Some positives: I’m using the Type Cover 2 rather than the lighter (but horrible) Touch Cover, and it’s a really nice keyboard to type on, at least when you’re using it at a table. In the lap, the combined depth of Type Cover, Surface, and kickstand (adjusted to “lap-friendly” angle) isn’t as comfortable as a regular laptop, and if you’re lying on a sofa it’s even less comfortable still. I certainly prefer either the MacBook Air or iPad Air (with or without Logitech Ultrathin Keyboard Cover) when sofa-surfing.

The screen is a bit of a mixed bag. I love the resolution – it’s as good as the iPad Air – but the shape and size leave something to be desired.

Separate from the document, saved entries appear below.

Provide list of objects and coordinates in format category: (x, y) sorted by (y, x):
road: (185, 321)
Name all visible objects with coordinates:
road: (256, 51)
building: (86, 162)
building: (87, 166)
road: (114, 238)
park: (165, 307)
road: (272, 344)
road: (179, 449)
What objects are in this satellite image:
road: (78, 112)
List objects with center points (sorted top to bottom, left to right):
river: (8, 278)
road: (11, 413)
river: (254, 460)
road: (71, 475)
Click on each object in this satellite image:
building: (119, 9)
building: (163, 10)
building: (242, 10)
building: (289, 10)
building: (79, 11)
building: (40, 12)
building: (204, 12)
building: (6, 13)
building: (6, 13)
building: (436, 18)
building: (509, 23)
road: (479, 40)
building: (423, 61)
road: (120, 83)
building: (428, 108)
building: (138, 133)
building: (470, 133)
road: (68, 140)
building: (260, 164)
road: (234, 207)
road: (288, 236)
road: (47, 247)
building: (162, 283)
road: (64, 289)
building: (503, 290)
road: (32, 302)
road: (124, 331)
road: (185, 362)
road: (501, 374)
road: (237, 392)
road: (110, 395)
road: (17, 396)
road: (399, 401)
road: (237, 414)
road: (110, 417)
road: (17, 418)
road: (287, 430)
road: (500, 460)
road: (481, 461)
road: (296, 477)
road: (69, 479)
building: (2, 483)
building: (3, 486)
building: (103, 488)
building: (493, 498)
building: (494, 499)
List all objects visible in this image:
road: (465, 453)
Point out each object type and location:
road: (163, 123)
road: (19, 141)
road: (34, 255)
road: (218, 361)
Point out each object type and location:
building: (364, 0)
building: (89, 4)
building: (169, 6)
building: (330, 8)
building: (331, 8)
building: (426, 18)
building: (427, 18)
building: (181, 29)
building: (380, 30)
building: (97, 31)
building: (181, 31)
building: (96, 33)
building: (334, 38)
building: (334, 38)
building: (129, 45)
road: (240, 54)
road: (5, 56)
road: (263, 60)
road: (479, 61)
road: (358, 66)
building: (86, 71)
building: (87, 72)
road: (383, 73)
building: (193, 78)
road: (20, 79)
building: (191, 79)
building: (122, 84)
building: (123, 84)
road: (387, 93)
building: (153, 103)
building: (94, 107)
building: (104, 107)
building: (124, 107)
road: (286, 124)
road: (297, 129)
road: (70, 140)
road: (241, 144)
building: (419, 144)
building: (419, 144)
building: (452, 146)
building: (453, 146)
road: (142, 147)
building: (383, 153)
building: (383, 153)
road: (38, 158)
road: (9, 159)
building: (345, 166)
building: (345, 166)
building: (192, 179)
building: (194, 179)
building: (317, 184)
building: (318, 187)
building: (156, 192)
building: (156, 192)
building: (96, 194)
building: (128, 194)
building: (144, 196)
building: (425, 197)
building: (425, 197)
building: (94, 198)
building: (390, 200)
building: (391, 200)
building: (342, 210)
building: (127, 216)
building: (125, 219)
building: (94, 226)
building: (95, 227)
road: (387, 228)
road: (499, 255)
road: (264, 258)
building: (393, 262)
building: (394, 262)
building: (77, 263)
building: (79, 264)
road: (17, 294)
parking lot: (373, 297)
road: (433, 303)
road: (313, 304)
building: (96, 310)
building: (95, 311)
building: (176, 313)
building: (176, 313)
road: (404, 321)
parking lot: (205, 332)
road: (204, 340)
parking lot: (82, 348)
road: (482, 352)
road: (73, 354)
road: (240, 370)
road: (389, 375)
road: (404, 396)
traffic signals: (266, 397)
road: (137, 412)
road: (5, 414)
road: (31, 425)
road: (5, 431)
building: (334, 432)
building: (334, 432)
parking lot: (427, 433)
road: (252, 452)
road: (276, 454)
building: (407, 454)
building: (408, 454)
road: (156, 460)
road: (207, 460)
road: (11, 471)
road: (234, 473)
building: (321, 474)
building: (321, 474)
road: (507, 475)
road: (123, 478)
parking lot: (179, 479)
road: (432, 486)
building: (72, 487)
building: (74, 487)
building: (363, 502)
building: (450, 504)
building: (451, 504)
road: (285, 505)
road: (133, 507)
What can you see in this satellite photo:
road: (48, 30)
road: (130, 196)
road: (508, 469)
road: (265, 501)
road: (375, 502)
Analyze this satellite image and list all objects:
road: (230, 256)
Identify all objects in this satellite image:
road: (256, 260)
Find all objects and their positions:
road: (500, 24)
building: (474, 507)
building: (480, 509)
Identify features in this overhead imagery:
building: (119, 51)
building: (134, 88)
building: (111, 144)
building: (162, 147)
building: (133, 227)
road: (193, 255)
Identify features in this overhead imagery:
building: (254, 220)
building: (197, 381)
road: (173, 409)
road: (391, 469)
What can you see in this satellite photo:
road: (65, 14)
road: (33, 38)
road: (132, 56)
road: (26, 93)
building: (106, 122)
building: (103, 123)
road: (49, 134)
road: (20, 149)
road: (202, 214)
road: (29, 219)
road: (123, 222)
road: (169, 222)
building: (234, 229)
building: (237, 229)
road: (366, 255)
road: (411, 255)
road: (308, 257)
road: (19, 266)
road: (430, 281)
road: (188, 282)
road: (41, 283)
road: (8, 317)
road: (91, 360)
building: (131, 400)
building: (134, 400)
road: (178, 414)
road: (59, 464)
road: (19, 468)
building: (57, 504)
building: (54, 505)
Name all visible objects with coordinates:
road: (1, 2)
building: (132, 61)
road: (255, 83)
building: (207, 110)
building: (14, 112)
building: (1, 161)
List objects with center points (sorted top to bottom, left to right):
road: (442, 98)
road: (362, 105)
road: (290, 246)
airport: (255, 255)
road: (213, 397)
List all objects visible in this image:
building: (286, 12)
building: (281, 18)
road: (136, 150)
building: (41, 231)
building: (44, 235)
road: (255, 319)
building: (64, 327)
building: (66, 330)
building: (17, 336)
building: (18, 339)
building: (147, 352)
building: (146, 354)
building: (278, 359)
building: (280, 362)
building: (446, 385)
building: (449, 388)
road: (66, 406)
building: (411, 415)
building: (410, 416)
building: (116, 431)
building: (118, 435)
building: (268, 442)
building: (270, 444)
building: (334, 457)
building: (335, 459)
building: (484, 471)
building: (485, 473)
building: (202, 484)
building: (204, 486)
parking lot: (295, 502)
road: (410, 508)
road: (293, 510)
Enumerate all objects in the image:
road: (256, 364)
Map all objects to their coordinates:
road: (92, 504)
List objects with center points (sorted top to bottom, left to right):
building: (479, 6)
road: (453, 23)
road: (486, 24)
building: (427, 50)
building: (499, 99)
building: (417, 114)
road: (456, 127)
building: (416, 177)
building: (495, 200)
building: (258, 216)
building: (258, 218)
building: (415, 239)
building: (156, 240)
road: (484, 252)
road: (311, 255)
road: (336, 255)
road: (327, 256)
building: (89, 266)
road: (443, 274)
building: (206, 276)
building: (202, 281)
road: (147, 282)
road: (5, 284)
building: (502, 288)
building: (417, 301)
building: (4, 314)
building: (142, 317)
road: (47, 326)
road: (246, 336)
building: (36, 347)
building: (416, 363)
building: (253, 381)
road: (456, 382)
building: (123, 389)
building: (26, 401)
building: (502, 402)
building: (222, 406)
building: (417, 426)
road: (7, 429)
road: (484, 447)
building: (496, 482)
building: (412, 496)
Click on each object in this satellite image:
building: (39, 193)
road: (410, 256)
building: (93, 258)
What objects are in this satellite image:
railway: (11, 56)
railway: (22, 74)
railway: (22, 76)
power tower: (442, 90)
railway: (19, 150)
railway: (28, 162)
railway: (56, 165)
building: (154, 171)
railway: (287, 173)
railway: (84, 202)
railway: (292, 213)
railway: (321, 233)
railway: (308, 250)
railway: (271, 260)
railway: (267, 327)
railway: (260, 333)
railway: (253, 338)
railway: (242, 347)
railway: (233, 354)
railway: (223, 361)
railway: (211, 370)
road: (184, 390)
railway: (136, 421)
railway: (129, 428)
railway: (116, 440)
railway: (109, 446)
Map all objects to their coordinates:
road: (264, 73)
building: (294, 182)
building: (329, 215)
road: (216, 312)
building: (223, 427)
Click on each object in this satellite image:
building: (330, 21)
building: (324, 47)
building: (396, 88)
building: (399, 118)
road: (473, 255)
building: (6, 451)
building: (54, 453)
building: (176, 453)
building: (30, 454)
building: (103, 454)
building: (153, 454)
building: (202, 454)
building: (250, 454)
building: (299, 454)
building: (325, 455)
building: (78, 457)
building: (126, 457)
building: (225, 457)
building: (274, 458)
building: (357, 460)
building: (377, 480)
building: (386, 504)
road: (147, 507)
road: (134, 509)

When you’re using it in landscape orientation, it’s great for video but actually pretty poor for reading documents. If you use the onscreen keyboard, you’re also left with only a sliver of content above it, which makes it tricky to write much. Portrait orientation is just generally a bust. It’s really clear Microsoft doesn’t expect anyone to use this much. It’s too long and thin for most web pages, and the width make books into the same experience as reading a newspaper with too-narrow columns. And the Windows button, which is fixed on to what’s normally the bottom edge, sits at precisely the point where your thumb is likely to rest if you hold the device in portrait mode.

Skydrive is a mixed bag too. There appears to be a limited range of syncing options: either you have only the files you’ve accessed recently available offline, or you have every file available. You can’t select individual folders and make everything in them available, as you can with Dropbox or Google Drive (UPDATED: Yes, you can, although it’s not obvious. And the default appears to be “keep everything in the cloud” rather than “download and sync”). Of course, I could just install Dropbox or Google Drive.

The selection of apps in the Windows App Store is also a mixed bag. There’s some good, high-quality products from small developers. But there’s also some categories where there just isn’t anything of decent quality. For example, there are plenty of Markdown editors, but all of the ones I’ve looked at are (at best) nothing out of the ordinary and at worst just crap.